A segunda leitura, a primeira Carta de São Paulo aos Coríntios, é um chamado de atenção, ela nos coloca diante de mais uma aliança, Deus que envia seu filho para nos libertar. Os gregos buscavam a sabedoria filosófica e judeus buscavam os milagres de um messias poderoso. A lógica de Deus quebra as nossas expectativas, ela é o escândalo para os judeus e loucura para ou gentios (1Cor 1, 23), pois em Jesus, Deus se apresenta uma lógica amorosa e simples, que se doa na Cruz, e que denuncia toda forma de escravidão confirmando sua aliança na Cruz.

A Cruz de Jesus é uma consequência da sua opção de trazer um Deus que nos liberta a todo momento, um Deus que nos tira da servidão para a liberdade (Gl 5, 1). No templo, Jesus se depara com tudo que contraria a lei de Deus, se depara com escravidão, com o poder, com a idolatria e com a exploração. O Evangelho deste 3º domingo da Quaresma (Jo 2, 13-25), narrado pela comunidade de João, relata um episódio presente em todos os Evangelhos, e situa-se historicamente como uma das principais causas da prisão, paixão e crucificação de Jesus, podemos situar esse evento alguns dias antes da prisão de Jesus.

Ela se dá próxima à Páscoa dos Judeus, onde Jesus, peregrino em Jerusalém, como profeta de Deus se opõe abertamente ao poder religioso, civil e político do seu tempo. É um mesmo sopro libertador que inspira os da Lei de Deus (1ª leitura) e a narrativa de João dos vendedores expulsos do templo. Nos dois casos, os crentes de ontem e de hoje são chamados a livrar-se do culto dos ídolos que ameaça, incessantemente, escravizá-los.

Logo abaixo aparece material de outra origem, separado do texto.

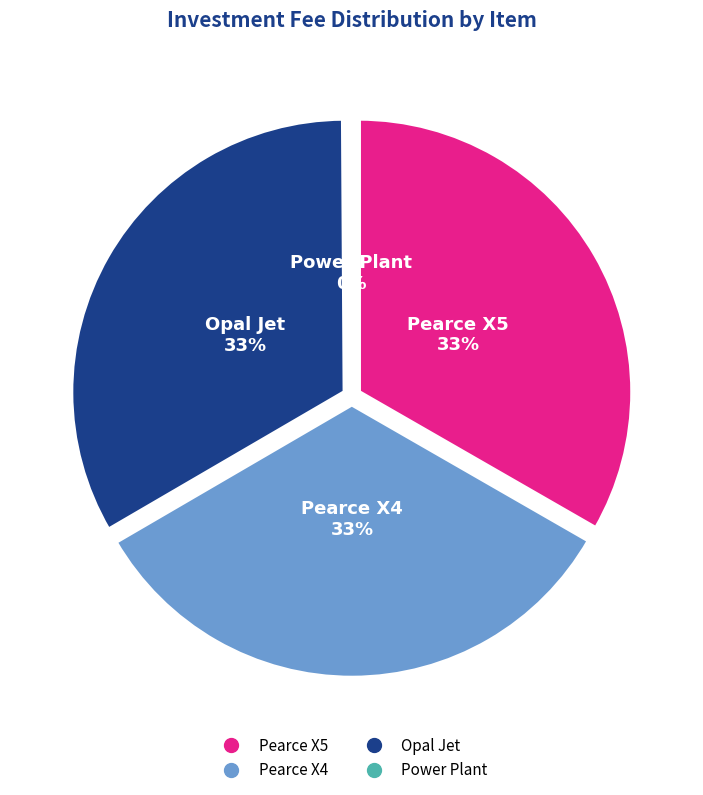

To the nearest percent, what percentage of the pie is Pearce X5?

33%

O culto prestado a Deus no Templo de Jerusalém, na Páscoa, fazia memória da grande libertação, de um Deus que nos deu a liberdade, mas que contrariamente se fazia ao transformar a casa de Deus num mercado. Os líderes judaicos tinham suprimido a presença de Deus, além disso, o culto celebrado no Templo era algo nefasto: em nome de Deus esse culto criava exploração, miséria, injustiça e, por isso, em lugar de potenciar a relação do homem com Deus, afastava o homem de Deus.

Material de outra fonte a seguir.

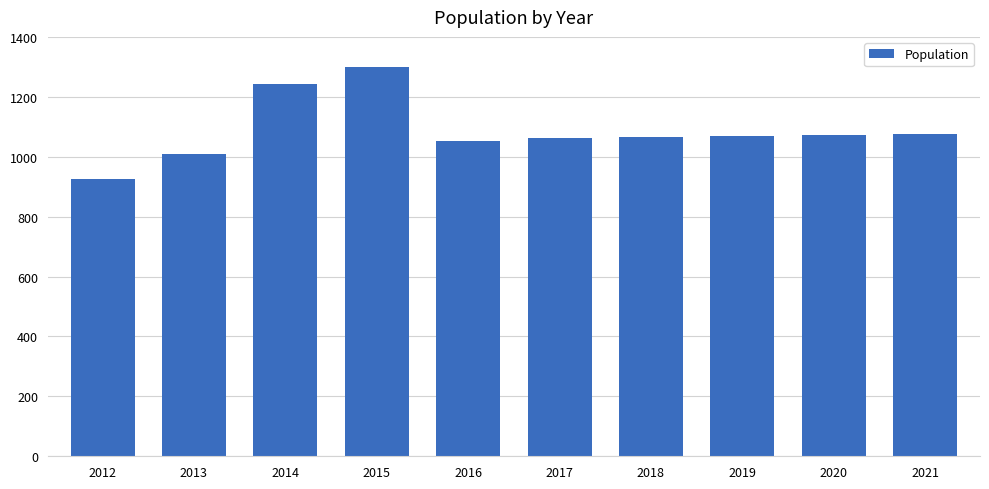

The chart shows a value of 489 at 2016. True or false?

False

Jesus, filho de Deus, indignado com a situação vem romper o culto da opressão, libertando-nos da imagem perversa de Deus. Ao expulsar os vendedores, os animais, Ele propõe uma nova relação com Deus, Jesus revira não somente as mesas, mas também a maneira de reencontrar Deus. Deus não está mais trancado em um templo de pedras, o novo templo de Deus é Cristo que levou três dias para se levantar, para ser ressuscitado, e este templo, hoje, são os cristãos e as cristãs de todos os tempos que são eles próprios o Corpo de Deus. Cristo ressuscitado. Isso significa que o Cristo de João dessacralizou os templos de pedra para sacralizar os templos de carne: os humanos que carregam o Deus vivo dentro deles, nos faz portadores e portadoras da boa nova, onde o templo nos ajuda a vivermos em comunidade, partilhando o pão.

Nas palavras e nos gestos de Jesus, Deus revela-Se aos homens e manifesta-lhes o seu amor, oferece aos homens a vida plena, faz-Se companheiro de caminhada e aponta-lhes caminhos de salvação. E o evangelista João o diz explicitamente: “Mas o templo de que Jesus falava era o seu corpo” (Jo 2, 21).

Em seu ato Jesus nos faz refletir quais são as prioridades da nossa fé? Sacralizamos mais os livros, as tradições, as instituições, os prédios, os ritos e doutrinas? Jesus nos direciona para aquilo que é central em sua missão: Deus e o próximo.

Robson Oliveira é historiador, mestre em Planejamento Urbano e Regional (Univap), a serviço da Coordenação Nacional da Pastoral da Juventude pelo Regional Sul 1 e agente pastoral no Centro Magis Anchietanum.